## [Work instruction]
Please repeat the records exactly. The pictures are to be left out.
◇ ◇ ◇ ◇ ◇ ◇ ◇
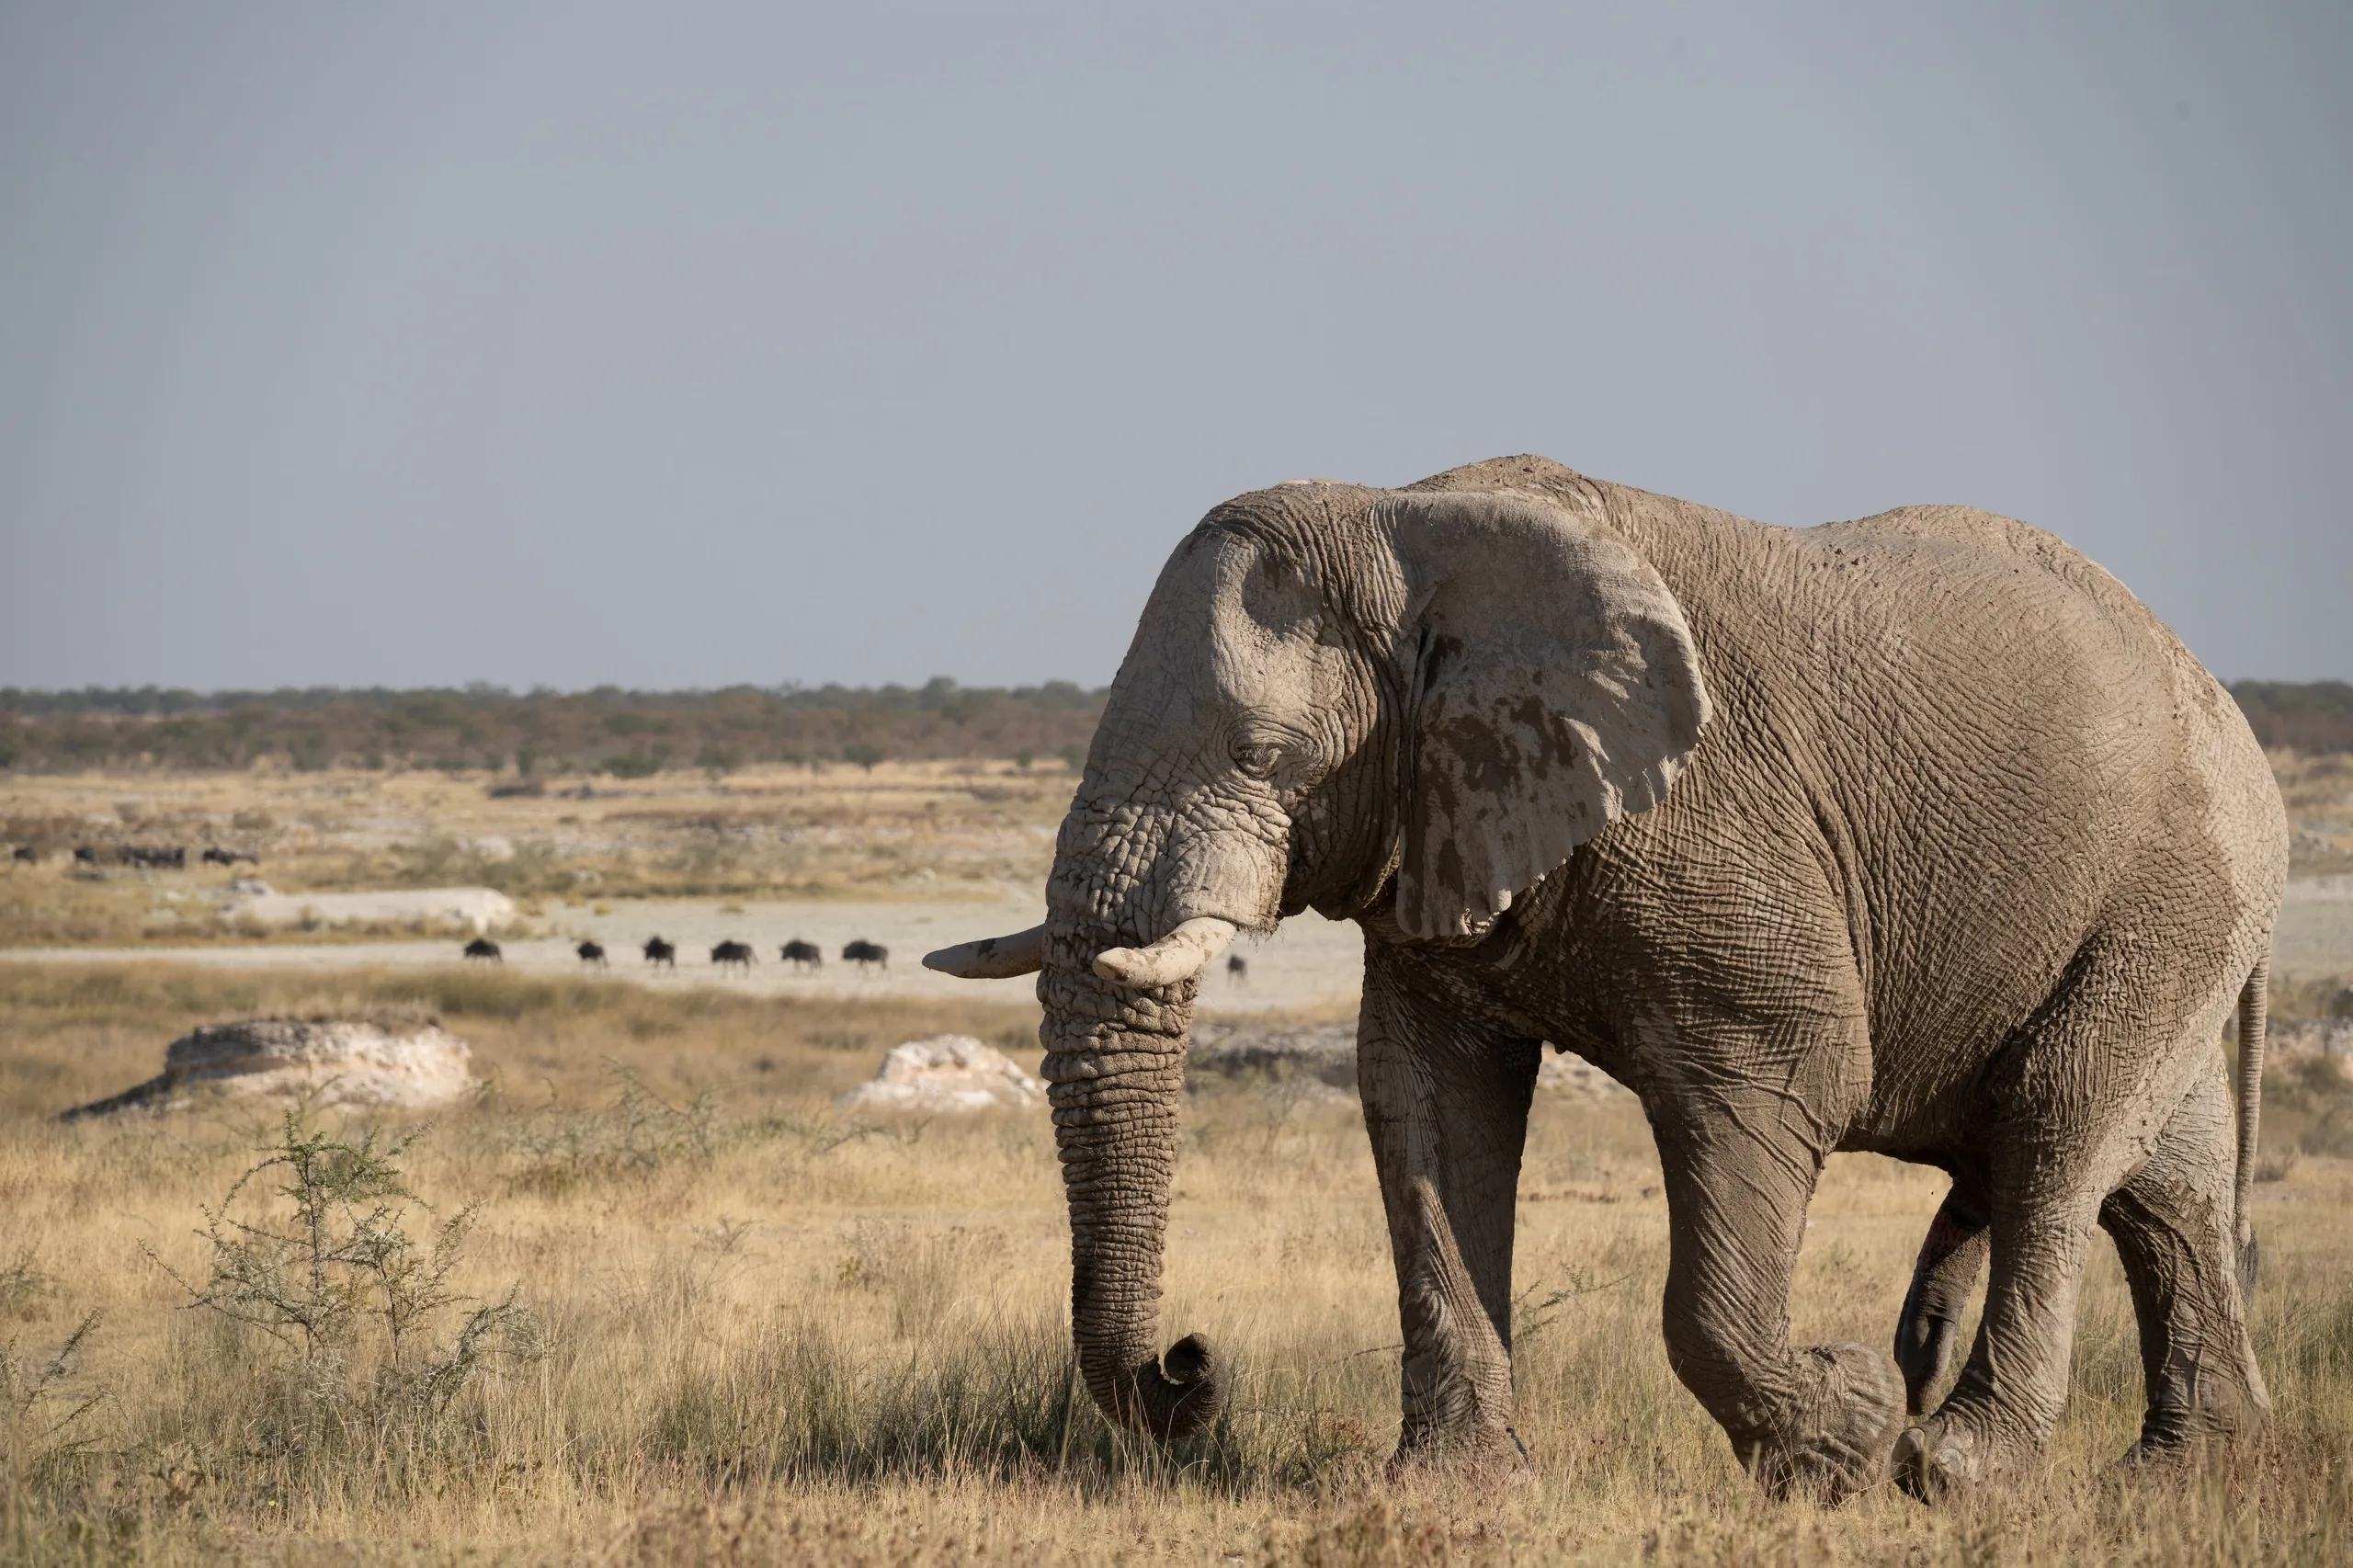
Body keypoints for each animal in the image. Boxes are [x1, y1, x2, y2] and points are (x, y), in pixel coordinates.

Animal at [924, 456, 2283, 1503]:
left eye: (1261, 754)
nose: (1189, 1362)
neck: (1403, 522)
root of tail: (2217, 694)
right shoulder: (1441, 819)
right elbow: (1428, 1102)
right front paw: (1454, 1496)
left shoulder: (1722, 827)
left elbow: (1786, 1076)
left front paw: (1842, 1434)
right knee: (2163, 1183)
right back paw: (2186, 1478)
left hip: (2173, 887)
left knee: (2056, 1135)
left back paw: (1959, 1473)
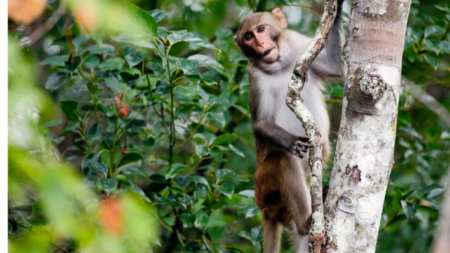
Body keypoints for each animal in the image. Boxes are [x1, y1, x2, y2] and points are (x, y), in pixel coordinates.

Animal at [234, 2, 342, 253]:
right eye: (248, 37)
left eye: (261, 29)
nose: (260, 44)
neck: (279, 66)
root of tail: (266, 212)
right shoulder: (255, 76)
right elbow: (261, 123)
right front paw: (292, 141)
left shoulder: (300, 45)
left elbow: (334, 64)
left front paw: (340, 7)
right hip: (265, 188)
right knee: (284, 160)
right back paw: (306, 223)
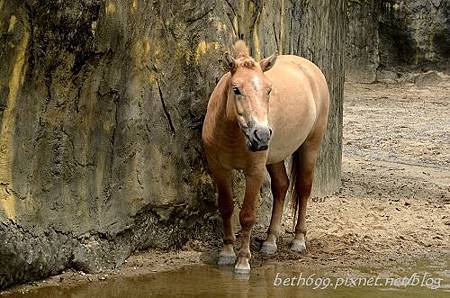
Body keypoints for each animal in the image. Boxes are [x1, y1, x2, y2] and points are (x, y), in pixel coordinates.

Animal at [202, 40, 328, 274]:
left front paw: (243, 261)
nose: (261, 135)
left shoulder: (255, 172)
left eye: (268, 90)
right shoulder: (219, 170)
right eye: (236, 89)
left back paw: (298, 240)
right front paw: (226, 252)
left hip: (310, 147)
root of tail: (310, 68)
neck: (233, 135)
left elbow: (247, 216)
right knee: (281, 186)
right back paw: (270, 242)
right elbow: (226, 207)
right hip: (276, 157)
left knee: (304, 189)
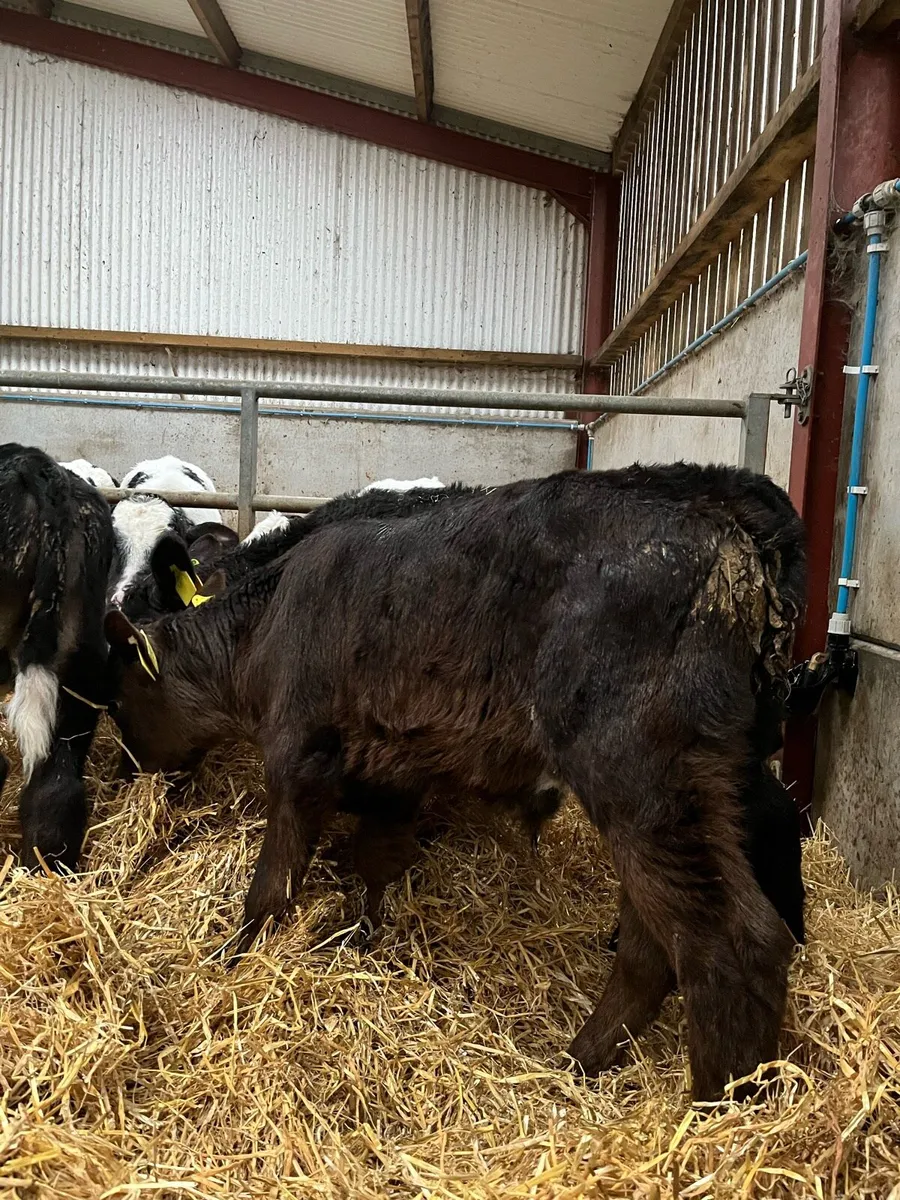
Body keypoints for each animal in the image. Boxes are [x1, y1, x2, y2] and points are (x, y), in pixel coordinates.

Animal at [104, 462, 806, 1101]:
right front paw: (362, 941)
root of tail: (725, 506)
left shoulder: (300, 754)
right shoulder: (391, 771)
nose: (127, 772)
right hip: (687, 788)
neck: (269, 617)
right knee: (650, 945)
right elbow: (375, 864)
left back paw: (718, 1105)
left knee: (729, 943)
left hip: (641, 777)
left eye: (120, 698)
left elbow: (271, 888)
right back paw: (580, 1064)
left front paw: (232, 955)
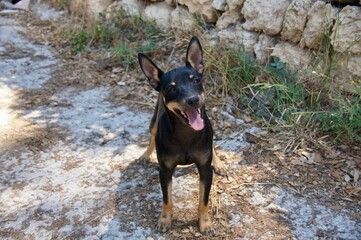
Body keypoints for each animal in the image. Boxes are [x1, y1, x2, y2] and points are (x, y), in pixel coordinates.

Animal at [138, 36, 225, 233]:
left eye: (196, 80)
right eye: (171, 88)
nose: (193, 100)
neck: (186, 133)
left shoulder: (205, 171)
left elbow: (203, 201)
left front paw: (205, 222)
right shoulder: (164, 171)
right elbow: (167, 200)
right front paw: (165, 220)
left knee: (213, 143)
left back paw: (219, 162)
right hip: (154, 122)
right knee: (152, 136)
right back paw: (146, 154)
◇ ◇ ◇ ◇ ◇ ◇ ◇
## [Exercise solution]
Body keypoints for each animal in the image. Boxes are [x1, y1, x2, y2] and points are (x, y), in pixel coordinates.

Animal at [924, 456, 2283, 1503]:
left eye: (1261, 754)
nose: (1189, 1362)
neck: (1403, 522)
root of tail: (2217, 694)
right shoulder: (1441, 819)
right elbow: (1428, 1102)
right front paw: (1454, 1496)
left shoulder: (1722, 827)
left elbow: (1786, 1076)
left front paw: (1842, 1434)
right knee: (2163, 1183)
right back paw: (2186, 1478)
left hip: (2173, 887)
left knee: (2056, 1135)
left back paw: (1959, 1473)
Body keypoints for each animal in the image. Boxes are [x1, y1, x2, y2] and points are (x, y), in pixel coordinates.

Animal at [234, 2, 342, 253]:
right eye: (248, 37)
left eye: (261, 29)
nose: (260, 44)
neck: (279, 66)
root of tail: (266, 212)
right shoulder: (255, 76)
right elbow: (261, 123)
right front paw: (292, 141)
left shoulder: (300, 45)
left elbow: (334, 64)
left front paw: (340, 7)
right hip: (265, 188)
right knee: (284, 160)
right back paw: (306, 223)
Body keypoints for each animal in the image. Boxes are [x1, y1, x2, y2] and points are (x, y), in pixel coordinates.

Animal at [202, 40, 328, 274]:
left front paw: (243, 261)
nose: (261, 135)
left shoulder: (255, 172)
left eye: (268, 90)
right shoulder: (219, 170)
right eye: (236, 89)
left back paw: (298, 240)
right front paw: (226, 252)
left hip: (310, 147)
root of tail: (310, 68)
neck: (233, 135)
left elbow: (247, 216)
right knee: (281, 186)
right back paw: (270, 242)
right elbow: (226, 207)
right hip: (276, 157)
left knee: (304, 189)
Body keypoints for each animal in the image. Boxes are [x1, y1, x2, y2] and points are (x, y), in pixel coordinates.

Animal at [104, 462, 806, 1101]:
right front paw: (362, 941)
root of tail: (725, 506)
left shoulder: (300, 754)
right shoulder: (391, 771)
nose: (127, 772)
right hip: (687, 788)
neck: (269, 617)
right knee: (650, 945)
right elbow: (375, 864)
left back paw: (718, 1105)
left knee: (729, 943)
left hip: (641, 777)
left eye: (120, 698)
left elbow: (271, 888)
right back paw: (580, 1064)
left front paw: (232, 955)
Body keypoints for each animal in the image. Boxes are [x1, y1, x2, y2] and points are (x, y), in pixel coordinates.

Animal at [138, 36, 225, 233]:
left eye: (196, 80)
right eye: (171, 88)
nose: (193, 100)
neck: (186, 133)
left shoulder: (205, 171)
left elbow: (203, 201)
left front paw: (205, 222)
right shoulder: (164, 171)
right elbow: (167, 200)
right front paw: (165, 220)
left knee: (213, 143)
left back paw: (219, 162)
right hip: (154, 122)
right knee: (152, 136)
right back paw: (146, 154)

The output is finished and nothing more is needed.